Sans surprise, les villes les plus dynamiques sont celles qui concentrent emplois et universités, tout en affichant une belle qualité de vie. A ce jeu, Rennes et Nantes tirent leur épingle du jeu, d'autant plus facilement que la desserte TGV les a rapprochées de la capitale. Côté prix, après des années de hausse à deux chiffres, c'est l'accalmie. Pour autant, les primo-accédants ont du mal à se loger en ville et se tournent de plus en plus vers les villes périphériques.

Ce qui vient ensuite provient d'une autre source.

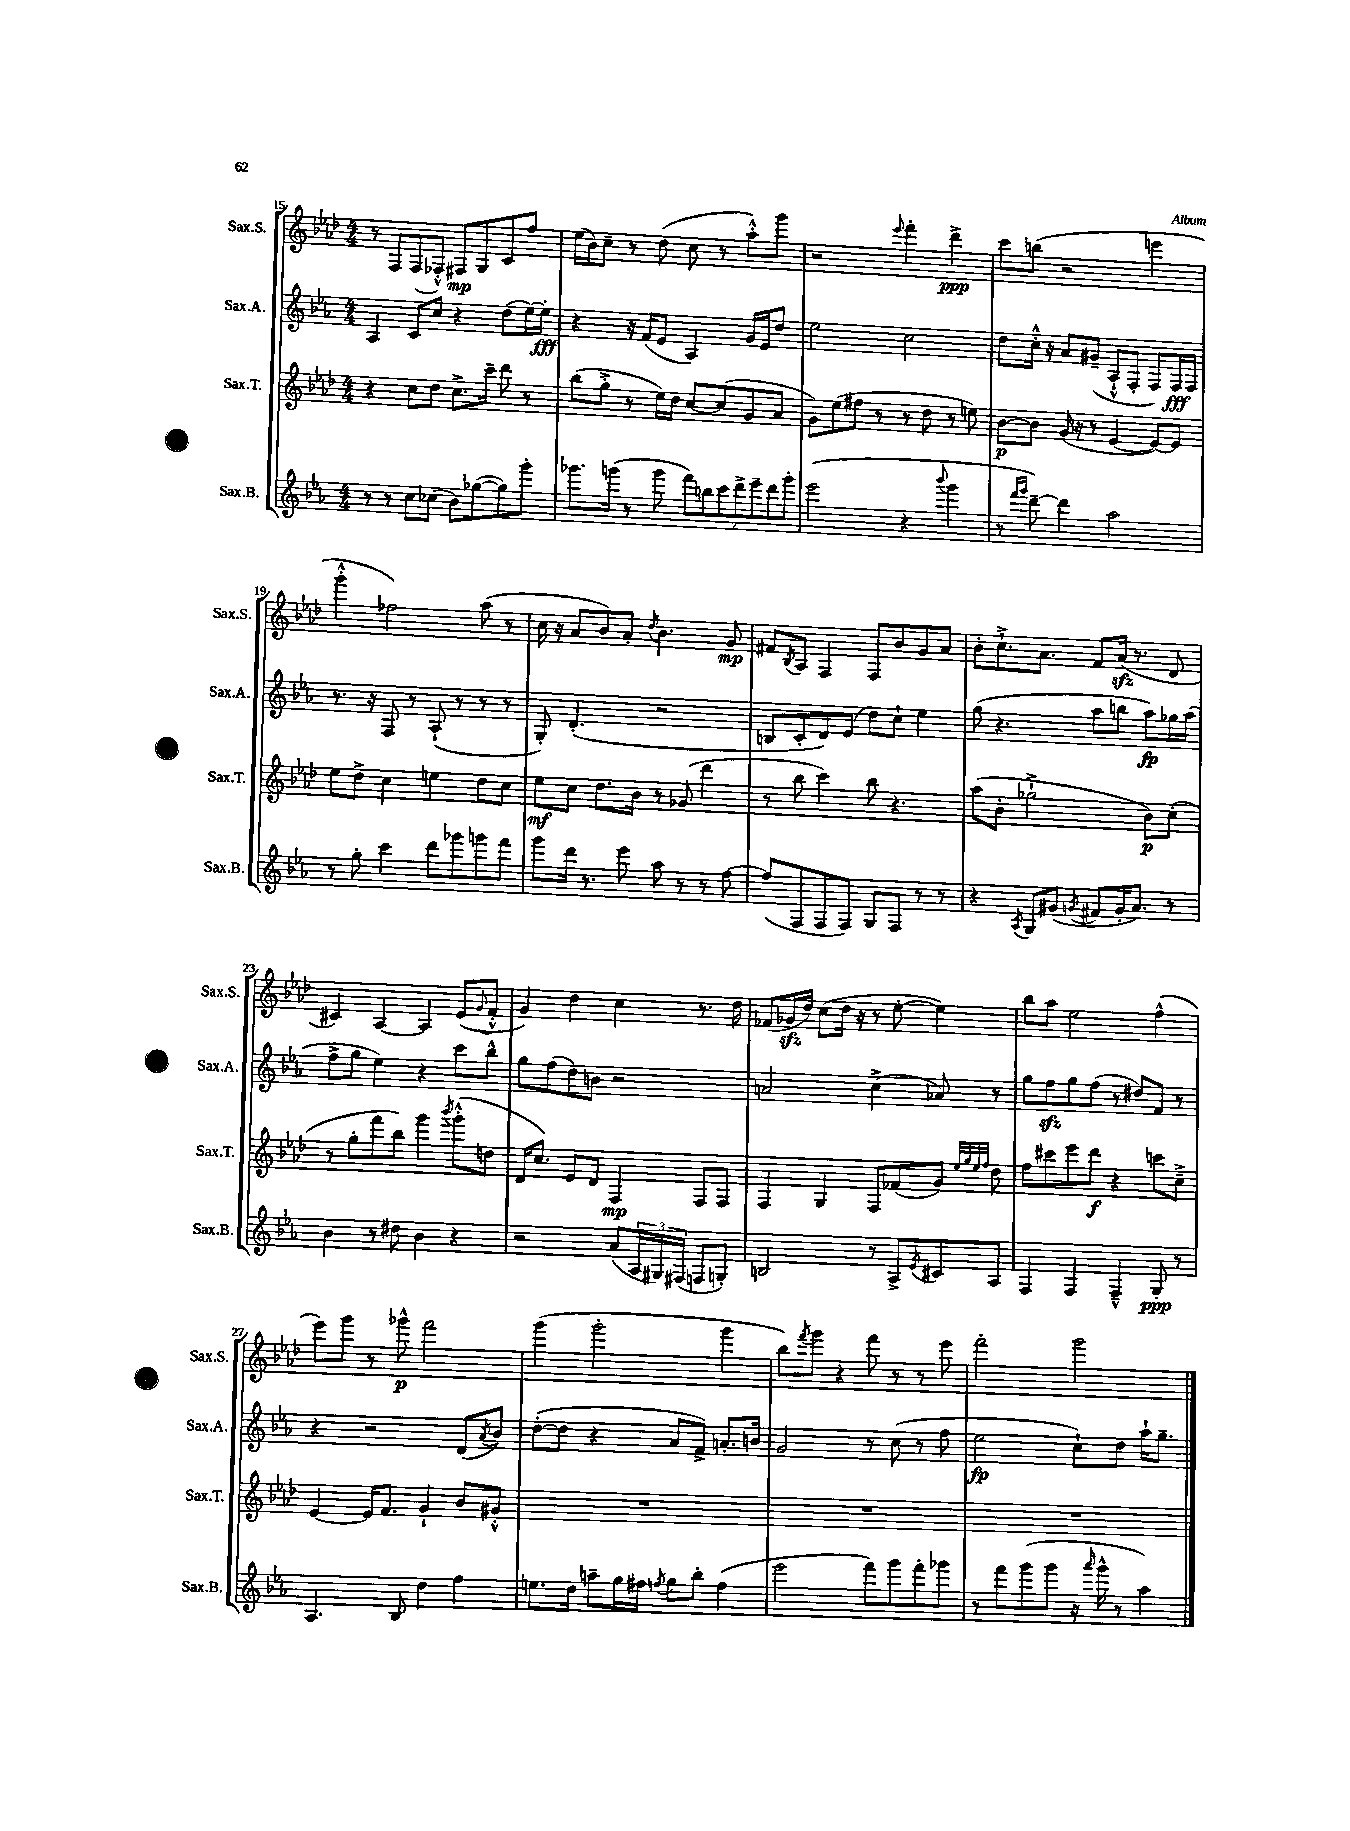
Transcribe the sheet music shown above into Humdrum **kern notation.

Bretagne et Pays de la Loire
Bretagne et Pays de la Loire

En Pays de la Loire


"Bénéficiant du dynamisme de Nantes et de Saint-Nazaire, la Loire-Atlantique reste le département où les prix sont les plus élevés de la région", indique la chambre des notaires dans son analyse du marché immobilier départemental. Derrière la moyenne de 2 361 e/m2 pour les appartements, l'analyse du marché, basée sur les chiffres de l'année 2006, met en évidence une disparité importante entre le littoral et les villes. La métropole nantaise conserve son rôle de leader, concentrant 80 % des transactions d'appartements. "Les prix restent très élevés dans la cité des Ducs de Bretagne. Les appartements neufs ont enregistré une progression de 15,5 % et la sociologie des acquéreurs pour cette part du marché est différente", constatent les notaires. Il est vrai qu'avec une moyenne d'âge de 46 ans, les acquéreurs sont plus âgés et que 43 % d'entre eux viennent de l'extérieur du département, alors que les natifs du département restent majoritaires sur l'ensemble du marché ancien. Les programmes neufs, nombreux à Nantes, affichent un prix moyen de 3 387 e/m2, qui peut dépasser les 4 350 e/m2 dans certains quartiers, comme celui de Miséricorde-Longchamps.


En Bretagne


Le marché du neuf reste très actif à Rennes, où les prix flirtent maintenant avec les 3 000 e/m2, moyenne qui peut cacher de fortes disparités suivant les quartiers. Dans le centre, on dépasse allègrement les 3 500 e/m2. C'est en première couronne que vont se loger les jeunes ménages, où 26 % des acquéreurs ont moins de 30 ans. Là encore, les prix ont tendance à se stabiliser, mais comme le souligne Maître Luc Menger, de la chambre des notaires : "Stabilisation ne signifie pas baisse. Pour l'immobilier à Rennes et dans toute sa périphérie, la demande est telle que le marché continuera à bien fonctionner, tout en se stabilisant". Dans le sud de la région, Vannes continue sa progression et affiche des prix plus élevés que sa voisine Lorient. Les prix y sont également supérieurs à ceux des autres villes phares de la région, comme Saint-Brieuc ou Brest, où l'activité du neuf reste moins importante qu'à Vannes. "Le marché du neuf présente peu de transactions et Vannes reste en tête.Le prix moyen au mètre carré est plus important à Vannes que dans le reste du département, franchissant la barre des 2 600 r constate la chambre régionale des notaires.